Aos 14 anos entregava jornais e revistas. Nos dias posteriores, recolhia alguns exemplares que seriam descartados pelos assinantes. Meu tio Jesus, irmão da minha mãe, também repassava-me jornais e revistas.   Lia-os sob a luz do poste, esse abajur comunitário, até ouvir a minha mãe chamar-me para dormir. Guardava-os cuidadosamente. Doíam-me as pernas. O esforço dos longos trajetos e do peso que transportava causavam as dores. Doía-me mais ao constatar que nos açougues embrulhavam a carne com jornais ou folhas de revistas. Não havia nenhuma película entre os dois. Ou seja, ao menos um plástico fino vedando o contato. Um absurdo, pensava.  Atraíam-me as fotos, alguns textos. Claro, não os compreendia na íntegra. No entanto, vi muita coisa de Otto Maria Carpeaux, Pedro Nava, Drummond, Carlos Heytor Cony entre outros. Cony, ainda hoje, está em pleno exercício literário.  O quarteto de escritores mineiros constituído por Hélio Pellegrino, Paulo Mendes Campos, Otto Lara Rezende e Fernando Sabino era presença constante . Esse fato vem-me à lembrança. Descobri anos depois que o famoso quarteto foi um quinteto. Havia um quinto elemento na Tabela Periódica do talento dos Cavaleiros do Apocalipse de Minas Gerais. A fera existiu e chamava-se Wilson Figueiredo, o Figueiró, apelido dado por Hélio Pellegrino. Não era mineiro, mas capixaba. Deu um jeito de ser mineiro por afeto e entrou para o grupo. O fato não é muito divulgado.

John Gledson e Helen Caldwell, dois olhares estrangeiros sobre Machado de Assis, eram mencionados nos artigos literários. Enfim, eram os anos sessenta. Considerava atraentes as críticas literárias redigidas com mestria por nomes como Wilson Martins, Antonio Candido etc. Eram diferentes das resenhas de hoje. Lia as mais fáceis, aquelas que o crítico esmiuçava como se contasse uma história. Eu treinava no Aparelho de Código Morse, sonhando ser telegrafista, e transmitia (com o aparelho desligado) esses artigos como se fossem telegramas. Os clássicos, sempre atuais e inesgotáveis, ainda não me davam a noção , salvo pelas histórias preferidas, de que sempre representam o futuro do romance. Na ótica de Hugo Estenssoro, Dom Quixote, por exemplo, enquadra-se nessa definição.  Mas fui percebendo a presença constante dos clássicos. Aí tem algo necessário, permanente, pensava. Artigos sobre Filosofia deixavam-me confuso.

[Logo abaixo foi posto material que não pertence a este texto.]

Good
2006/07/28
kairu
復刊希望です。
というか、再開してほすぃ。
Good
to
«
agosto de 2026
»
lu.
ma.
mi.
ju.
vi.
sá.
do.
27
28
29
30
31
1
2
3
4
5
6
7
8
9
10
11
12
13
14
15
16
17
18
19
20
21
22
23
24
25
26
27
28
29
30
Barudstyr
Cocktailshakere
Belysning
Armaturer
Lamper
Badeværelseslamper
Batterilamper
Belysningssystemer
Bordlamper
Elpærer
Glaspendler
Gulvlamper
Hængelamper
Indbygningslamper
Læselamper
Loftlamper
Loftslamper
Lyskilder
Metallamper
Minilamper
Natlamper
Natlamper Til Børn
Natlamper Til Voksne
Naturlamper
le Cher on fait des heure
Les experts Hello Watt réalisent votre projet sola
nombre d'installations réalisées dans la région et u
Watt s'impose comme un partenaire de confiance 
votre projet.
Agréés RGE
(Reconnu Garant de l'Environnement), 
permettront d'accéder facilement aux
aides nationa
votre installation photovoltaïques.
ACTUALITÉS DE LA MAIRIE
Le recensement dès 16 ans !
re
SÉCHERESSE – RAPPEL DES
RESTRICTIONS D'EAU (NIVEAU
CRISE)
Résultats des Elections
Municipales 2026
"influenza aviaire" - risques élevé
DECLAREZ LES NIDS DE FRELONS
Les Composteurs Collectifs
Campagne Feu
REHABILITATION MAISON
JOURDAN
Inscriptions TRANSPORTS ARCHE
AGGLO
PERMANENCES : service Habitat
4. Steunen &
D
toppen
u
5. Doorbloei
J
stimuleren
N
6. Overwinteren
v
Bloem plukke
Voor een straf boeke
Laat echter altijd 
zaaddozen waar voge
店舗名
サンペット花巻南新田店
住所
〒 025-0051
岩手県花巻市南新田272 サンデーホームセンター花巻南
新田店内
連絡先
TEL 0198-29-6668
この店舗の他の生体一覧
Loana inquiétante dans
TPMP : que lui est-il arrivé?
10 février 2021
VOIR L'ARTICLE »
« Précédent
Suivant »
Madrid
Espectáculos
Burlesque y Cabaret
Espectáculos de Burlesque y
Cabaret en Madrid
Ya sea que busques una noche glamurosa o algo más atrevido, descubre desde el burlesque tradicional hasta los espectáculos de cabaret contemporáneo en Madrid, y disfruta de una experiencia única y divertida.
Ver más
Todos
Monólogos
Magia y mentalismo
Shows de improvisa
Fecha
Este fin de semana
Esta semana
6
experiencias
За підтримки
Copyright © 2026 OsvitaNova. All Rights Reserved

Soletrando, tentava pronunciar o nome de Nietzsche e não conseguia. Ah, sim, não me esqueço disso . Era um nome impronunciável, no bom sentido. Eu não tinha a dimensão de que ele havia sido o mais poeta dos filósofos, nem que a pronúncia do seu nome era "Nitchi" (ou algo parecido). Achava o bigode exagerado,  mas algo me dizia que o cara era importante.

Freud aparecia em várias ocasiões. Eu pensava: é o garoto-propaganda com custo zero para a indústria de charutos. Nunca conseguiu levar o charuto para o divã, só para os seus arredores. Mas não há como não reconhecer o seu mérito em tratar o sexo feminino como ser humano. Posso estar errado, mas acho que foi a Psicanálise que promoveu a igualdade entre homens e mulheres. Um dia li seus estudos sobre a sexualidade de Nero. Freud não defende nenhum preconceito contra ela. No entanto, não por questões afetas ao edifício psicanalítico, mas de saúde física, o imperador romano não podia mais transar. Então, pontificou: "Se não posso mais transar, ninguém mais transará". E tocou fogo em Roma.

É uma dedução minha, posso estar equivocado.

Pois bem, voltando ao fato dos jornais e revistas usados para embrulhar a carne e depois migrarem para o lixo, fica uma conclusão: na época tínhamos um lixo culturalmente rico. E uma cultura que não podíamos chamá-la de lixo. Apenas colocada no lugar errado. Por alguns, claro.